По идее нужно было спросить, кто как себя чувствует, но какой в этом смысл, если я ничем не могу им помочь? Неведомый мне Руби Корса слишком далеко, а Тортур слишком близко. Я отправилась на поиски Алекса.

Хозяин бара сидел на своем привычном месте и подсчитывал баллы, которые ему должны. На листе бумаги были в два столбика расписаны цифры и имена, так что догадаться, что это за расчеты, было несложно. Он вполне дружелюбно предложил мне сесть и минут пятнадцать мы мило перебрасывались ничего не значащими фразами. Когда он вновь опустил голову в свои расчеты, я набралась смелости и достаточно бесцеремонно поинтересовалась:

– Почему вы нам помогаете?

– Потому что ты попросила, – пожал плечами Алекс, не отрываясь от своих подсчетов.

– Можно было обмануть меня с пистолетами, можно было сдать нас властям или просто выгнать…

– Можно. Выгнать? – усмехнулся Алекс.

– Вы имеете какое-то отношение к Руби Корса?

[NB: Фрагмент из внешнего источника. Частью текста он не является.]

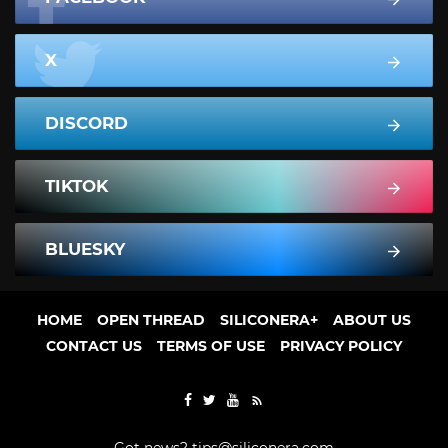
X
DISCORD
TIKTOK
BLUESKY
HOME
OPEN THREAD
SILICONERA+
ABOUT US
CONTACT US
TERMS OF USE
PRIVACY POLICY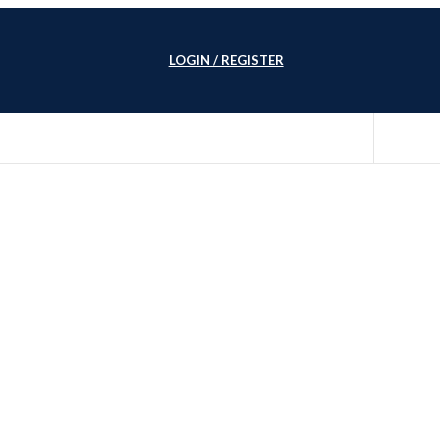
LOGIN / REGISTER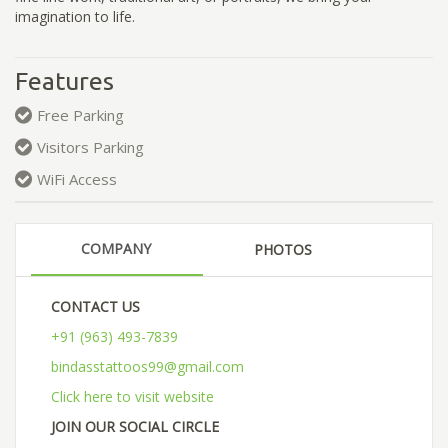
imagination to life.
Features
Free Parking
Visitors Parking
WiFi Access
COMPANY
PHOTOS
CONTACT US
+91 (963) 493-7839
bindasstattoos99@gmail.com
Click here to visit website
JOIN OUR SOCIAL CIRCLE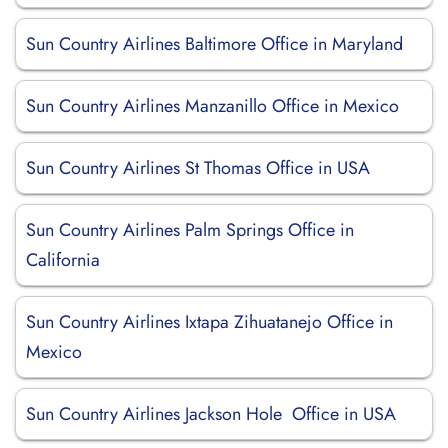
Sun Country Airlines Baltimore Office in Maryland
Sun Country Airlines Manzanillo Office in Mexico
Sun Country Airlines St Thomas Office in USA
Sun Country Airlines Palm Springs Office in
California
Sun Country Airlines Ixtapa Zihuatanejo Office in
Mexico
Sun Country Airlines Jackson Hole Office in USA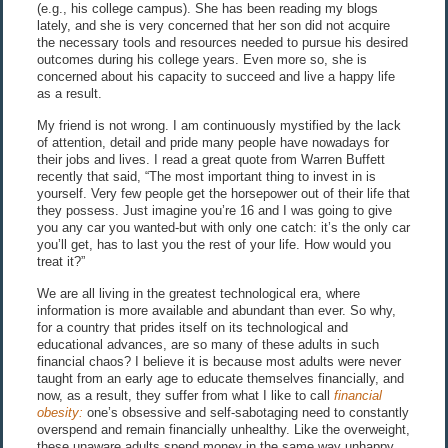
(e.g., his college campus). She has been reading my blogs
lately, and she is very concerned that her son did not acquire
the necessary tools and resources needed to pursue his desired
outcomes during his college years. Even more so, she is
concerned about his capacity to succeed and live a happy life
as a result.
My friend is not wrong. I am continuously mystified by the lack
of attention, detail and pride many people have nowadays for
their jobs and lives. I read a great quote from Warren Buffett
recently that said, “The most important thing to invest in is
yourself. Very few people get the horsepower out of their life that
they possess. Just imagine you’re 16 and I was going to give
you any car you wanted-but with only one catch: it’s the only car
you’ll get, has to last you the rest of your life. How would you
treat it?”
We are all living in the greatest technological era, where
information is more available and abundant than ever. So why,
for a country that prides itself on its technological and
educational advances, are so many of these adults in such
financial chaos? I believe it is because most adults were never
taught from an early age to educate themselves financially, and
now, as a result, they suffer from what I like to call
financial
obesity:
one’s obsessive and self-sabotaging need to constantly
overspend and remain financially unhealthy. Like the overweight,
these unaware adults spend money in the same way unhappy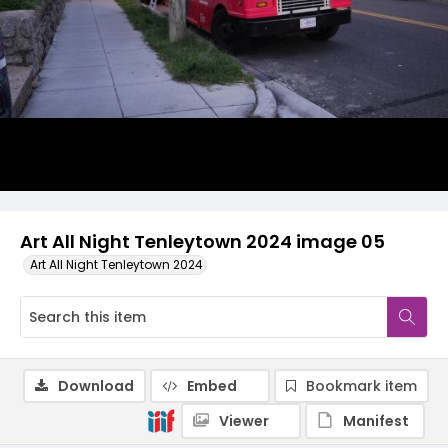
Art All Night Tenleytown 2024 image 05
Art All Night Tenleytown 2024
Download
Embed
Bookmark item
Viewer
Manifest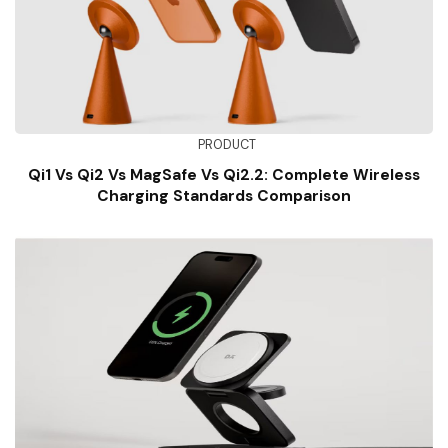
PRODUCT
Qi1 Vs Qi2 Vs MagSafe Vs Qi2.2: Complete Wireless
Charging Standards Comparison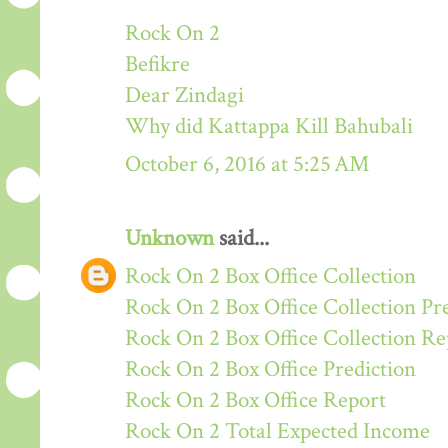
Rock On 2
Befikre
Dear Zindagi
Why did Kattappa Kill Bahubali
October 6, 2016 at 5:25 AM
Unknown
said...
Rock On 2 Box Office Collection
Rock On 2 Box Office Collection Pr
Rock On 2 Box Office Collection Re
Rock On 2 Box Office Prediction
Rock On 2 Box Office Report
Rock On 2 Total Expected Income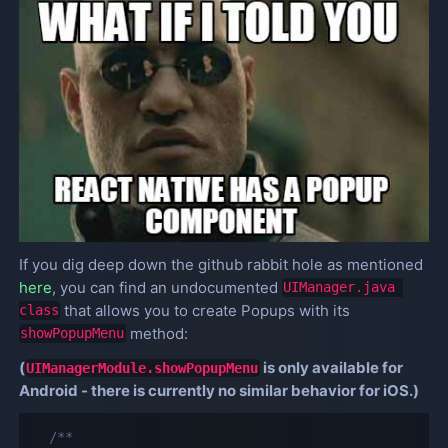
If you dig deep down the github rabbit hole as mentioned
here
, you can find an undocumented
UIManager.java 
that allows you to create Popups with its
class
method:
showPopupMenu
(
is only available for
UIManagerModule.showPopupMenu
Android - there is currently no similar behavior for iOS.)
/**
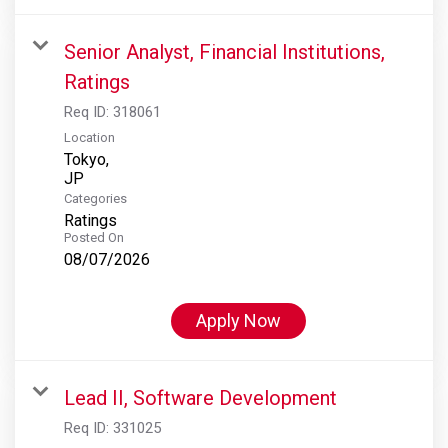
Senior Analyst, Financial Institutions,
Ratings
Req ID:
318061
Location
Tokyo,
Categories
Ratings
Posted On
08/07/2026
Apply Now
Lead II, Software Development
Req ID:
331025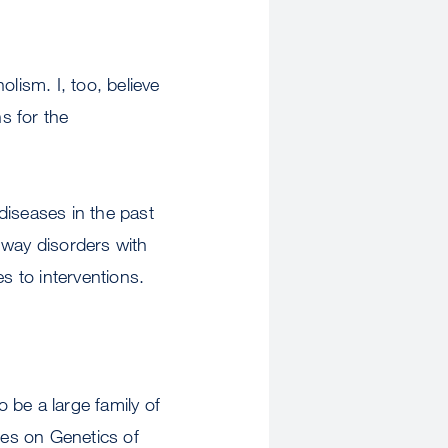
lism. I, too, believe
s for the
diseases in the past
hway disorders with
s to interventions.
o be a large family of
ies on Genetics of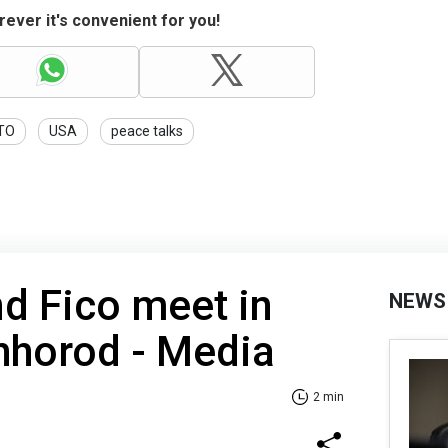
ever it's convenient for you!
TO
USA
peace talks
d Fico meet in
NEWS
hhorod - Media
2 min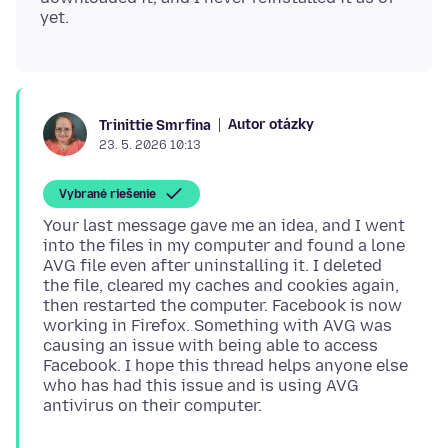
Autor otázky
Trinittie Smrfina
23. 5. 2026 10:13
Vybrané riešenie
Your last message gave me an idea, and I went
into the files in my computer and found a lone
AVG file even after uninstalling it. I deleted
the file, cleared my caches and cookies again,
then restarted the computer. Facebook is now
working in Firefox. Something with AVG was
causing an issue with being able to access
Facebook. I hope this thread helps anyone else
who has had this issue and is using AVG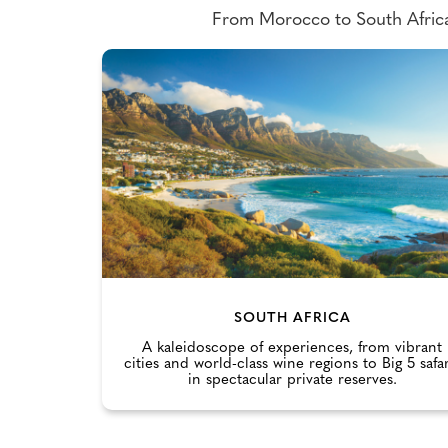
From Morocco to South Africa 
SOUTH AFRICA
A kaleidoscope of experiences, from vibrant
cities and world-class wine regions to Big 5 safar
in spectacular private reserves.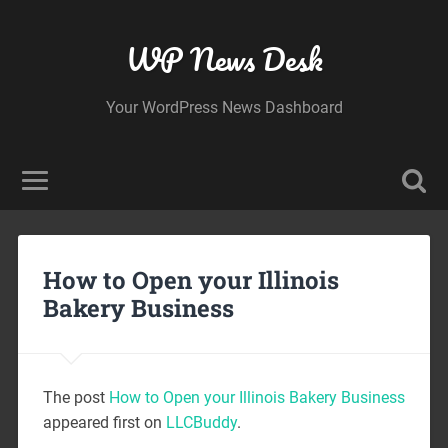
WP News Desk
Your WordPress News Dashboard
How to Open your Illinois
Bakery Business
The post
How to Open your Illinois Bakery Business
appeared first on
LLCBuddy
.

– Нет. Ни к Корса, ни к Агаресу с Пирром и Рейвен я отношения не имею. Просто отдаю дань прошлому.

– Не понимаю, – ответила я.

В дверях показался Гасион. Алекс кивнул ему и указал на стул.

– Много лет назад мы бежали из Чикаго. Тот эксперимент провалился, и город оставили в покое. Пару лет все было хорошо, а потом все вернулось на круги своя. Не важно. Томас Пирр был тогда другим. Его даже звали по-другому. Они с Софи и Руби решил сбежать, ну а мы еще маленькими совсем были. Нас с собой прихватили, особенно не интересуясь, хотим мы того или нет. Агарес встретил нас и привез сюда. Они хотели запустить Касси, и взять под контроль будущее. Каждому максимально возможное счастье. Умных с глупыми не смешивать… Мне было тринадцать. Я тогда сказал, что не хочу, чтобы кто-то что-то считал и корректировал, сказал, что хочу назад в Чикаго. Агарес упросил остаться. Ну, я и послушался. Начал работать в баре, учиться.

А потом появились Руби и Арника. Тогда как раз ужесточили закон об отношениях. Они вроде как мешали будущему. Все нормально это восприняли. Даже не знаю почему, но всем понравились эти скоропортящиеся рекомендованные контакты. Выбирать не надо, думать не надо, чувствовать тоже. Все посчитано и скорректировано с учетом максимально возможной пользы. Так ведь проще намного жить. Как и всегда, стали появляться исключения. Редкие, но зато яркие. Руби и Арника были как раз такими. Красивые и бесконечно любящие друг друга. Арника – само очарование, а Руби на Гасиона был похож, тоже убить готов был каждого, кто без должного восхищения на его королеву посмотрит, – Алекс усмехнулся. – Он даже задыхаться начинал, когда о ней говорил. Однажды мне сказал: «Я череп тебе размозжу, если тоже не будешь задыхаться, когда о ней говоришь». Странно это было, но красиво. Они вместе были уже больше трех лет. Да еще он из совета мудрейших, а она с третьего уровня. Пирр такого допустить не мог. Им пришло уведомление о том, что если они не прекратят всякое общение, их ждет арест. В-общем, я помог тогда им сбежать, но та история все равно закончилась плохо… – Алекс вдруг торопливо собрал свои бумаги и явно не хотел продолжать разговор.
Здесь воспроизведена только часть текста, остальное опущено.